Ему чудилось, что он вскочил на ноги, ничуть не удивившись. Голос был такой ясный, и ему казалось вполне естественным, что он его слышал.
– Лилиас! Лилиас! – отвечал он. – Лилиас, где ты?
– В саду! – донесся издали точно звук золотой флейты. – В саду!
И сон вдруг кончился. Но он не проснулся. Он крепко и мирно проспал всю эту чудную ночь. Когда он проснулся, было яркое, блестящее утро и подле него стоял слуга, пристально глядя на него. Слуга был итальянец и, как все слуги на вилле, привык без всякого удивления встречать все странные выходки своего иностранного господина. Никто никогда не знал, когда он уйдет или придет, будет ли он спать, или будет всю ночь ходить в саду, или лежать в лодке на озере. Слуга держал поднос с письмами и терпеливо ждал, пока мистер Крэвен возьмет их. Когда он ушел, мистер Крэвен еще несколько минут сидел, держа письма в руке и глядя на озеро. Он все еще испытывал какое-то странное спокойствие и еще нечто, какую-то легкость, как будто тот жестокий удар вовсе не случился, как казалось ему, как будто что-то переменилось. Он вспомнил свой сон, яркий, «действительный» сон.
– В саду! – сказал он, удивляясь самому себе. – В саду! Но калитка заперта и ключ глубоко зарыт!
Когда он через несколько минут взглянул на письма, он увидел, что одно из них, лежавшее сверху, было английское и пришло из Йоркшира. Адрес был написан рукой простой женщины, но почерк был незнакомый. Он открыл письмо, почти не думая о том, кто его писал, но первые слова сразу привлекли его внимание.
«Сэр! Я Сюзанна Соуэрби, которая однажды осмелилась поговорить с вами в степи. Я тогда говорила про мисс Мери. Теперь я снова беру на себя смелость говорить с вами. С вашего позволения, сэр, если бы я была на вашем месте, я бы приехала домой. Мне кажется, что вы будете очень рады вернуться, и я думаю, – прошу прощения, сэр, – что ваша леди попросила бы вас приехать, если бы она была теперь с нами. Готовая к услугам Сюзанна Соуэрби».
Мистер Крэвен прочел это письмо дважды, прежде чем положить его обратно в конверт. Он не переставал думать о своем сне.

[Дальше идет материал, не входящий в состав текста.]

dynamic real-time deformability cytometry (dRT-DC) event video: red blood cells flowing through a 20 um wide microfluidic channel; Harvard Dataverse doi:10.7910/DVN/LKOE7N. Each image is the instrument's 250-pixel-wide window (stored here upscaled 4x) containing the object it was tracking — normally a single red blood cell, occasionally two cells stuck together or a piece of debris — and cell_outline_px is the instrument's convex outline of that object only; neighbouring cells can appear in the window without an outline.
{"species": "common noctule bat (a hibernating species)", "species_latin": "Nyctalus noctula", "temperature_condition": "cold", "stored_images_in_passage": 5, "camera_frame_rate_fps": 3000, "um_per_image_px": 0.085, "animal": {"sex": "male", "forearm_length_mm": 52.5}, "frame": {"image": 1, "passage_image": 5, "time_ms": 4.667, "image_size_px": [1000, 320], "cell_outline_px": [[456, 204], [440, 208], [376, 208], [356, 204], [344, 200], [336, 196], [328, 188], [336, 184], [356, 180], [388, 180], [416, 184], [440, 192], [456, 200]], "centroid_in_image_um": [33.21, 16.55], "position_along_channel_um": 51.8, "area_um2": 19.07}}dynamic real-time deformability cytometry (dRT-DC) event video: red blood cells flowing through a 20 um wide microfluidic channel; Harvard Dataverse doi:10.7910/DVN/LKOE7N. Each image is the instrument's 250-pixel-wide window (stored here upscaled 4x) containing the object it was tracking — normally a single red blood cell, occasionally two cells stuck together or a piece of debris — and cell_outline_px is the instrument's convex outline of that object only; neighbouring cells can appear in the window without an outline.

– Я поеду в Миссельтуэйт, – сказал он. – Да, я поеду сейчас же.
Он пошел по саду по направлению к вилле и приказал Пичеру приготовиться к возвращению в Англию.

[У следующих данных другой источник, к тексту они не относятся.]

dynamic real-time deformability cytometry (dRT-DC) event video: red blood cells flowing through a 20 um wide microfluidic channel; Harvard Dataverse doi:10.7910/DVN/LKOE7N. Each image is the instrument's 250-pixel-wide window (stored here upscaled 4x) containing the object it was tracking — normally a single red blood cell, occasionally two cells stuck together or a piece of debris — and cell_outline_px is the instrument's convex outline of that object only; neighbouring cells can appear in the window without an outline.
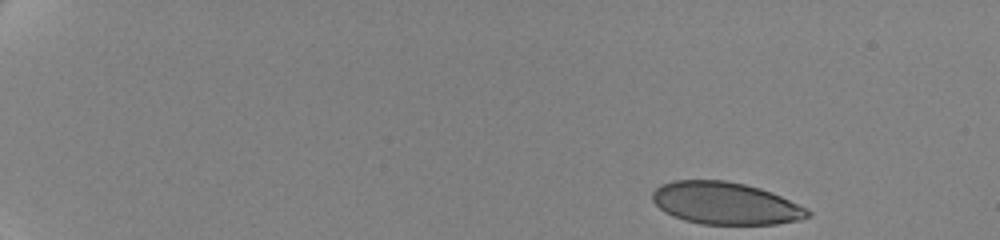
{"species": "human", "species_latin": "Homo sapiens", "temperature_condition": "cold", "stored_images_in_passage": 10, "camera_frame_rate_fps": 3000, "um_per_image_px": 0.085, "donor": {"sex": "female"}, "frame": {"image": 1, "passage_image": 1, "time_ms": 0.0, "image_size_px": [1000, 240], "cell_outline_px": [[812, 216], [800, 220], [776, 224], [700, 224], [684, 220], [672, 216], [664, 212], [652, 200], [652, 192], [660, 184], [672, 180], [724, 180], [744, 184], [760, 188], [772, 192], [812, 212]], "centroid_in_image_um": [61.63, 17.28], "position_along_channel_um": 23.4, "area_um2": 38.26}}
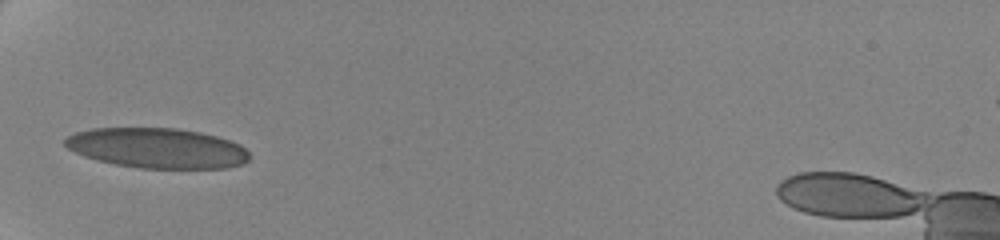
{"frame": {"image": 2, "passage_image": 9, "time_ms": 5.333, "image_size_px": [1000, 240], "cell_outline_px": [[252, 156], [244, 164], [228, 168], [140, 168], [116, 164], [96, 160], [84, 156], [68, 148], [64, 144], [64, 140], [68, 136], [76, 132], [92, 128], [176, 128], [200, 132], [216, 136], [240, 144]], "centroid_in_image_um": [13.39, 12.59], "position_along_channel_um": 71.6, "area_um2": 43.18}}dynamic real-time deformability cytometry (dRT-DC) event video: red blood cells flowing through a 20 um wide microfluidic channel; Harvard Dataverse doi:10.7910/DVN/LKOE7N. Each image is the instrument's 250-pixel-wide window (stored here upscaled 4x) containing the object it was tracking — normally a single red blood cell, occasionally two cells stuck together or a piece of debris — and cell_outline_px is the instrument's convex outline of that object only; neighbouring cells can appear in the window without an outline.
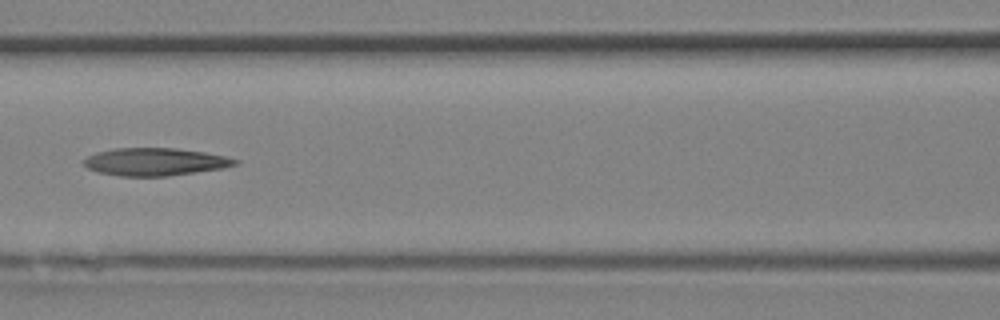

Через несколько дней он снова был в Йоркшире, и во время долгого путешествия по железной дороге он столько думал о своем мальчике, сколько не думал за все десять лет. За все эти годы у него было только одно желание – забыть о нем. Теперь же, хотя он не хотел думать о нем, воспоминания об этом постоянно возникали в его мозгу. Он вспоминал те мрачные дни, когда он неистовствовал, как безумный, потому что ребенок остался в живых, а мать умерла. Он не хотел его видеть, а когда, наконец, пошел взглянуть на него, то ребенок оказался таким хилым и жалким, что все были уверены, что он умрет через несколько дней. Но, к изумлению всех, кто за ним ухаживал, проходили дни, а ребенок жил; тогда все решили, что он будет уродом или калекой.
Он вовсе не хотел быть дурным отцом, но у него совершенно не было отцовских чувств. Он доставлял ребенку все – врачей, сиделок, всякую роскошь, но приходил в ужас от одной мысли о мальчике и заживо похоронил себя, весь уйдя в свое горе. Когда он впервые вернулся в Миссельтуэйт после годичного отсутствия и крохотное жалкое существо устало и равнодушно остановило на его лице свои большие серые глаза с черными ресницами – глаза, так похожие и так страшно непохожие на те радостные глаза, которые он любил, – он не мог выдержать этого зрелища и отвернулся, бледный как смерть. После этого он почти никогда не видел ребенка, разве только когда тот спал, и знал о нем лишь то, что он был неизлечимо больной, со злым, капризным, бешеным нравом. Его удерживали от вредных для него вспышек гнева только тем, что всегда и во всем уступали ему и позволяли делать по-своему.
Все эти мысли и воспоминания были не особенно ободряющие; но в то время, когда поезд мчал его по горным проходам и золотистым долинам, человек, который «оживал», начал думать как-то иначе, по-новому, и думы его были долги, беспрерывны и глубоки.
– Может быть, я был не прав все эти десять лет, – говорил он самому себе. – Десять лет – долгий срок. А теперь уже, может быть, слишком поздно, чтобы сделать что-нибудь, слишком поздно! О чем же я думал!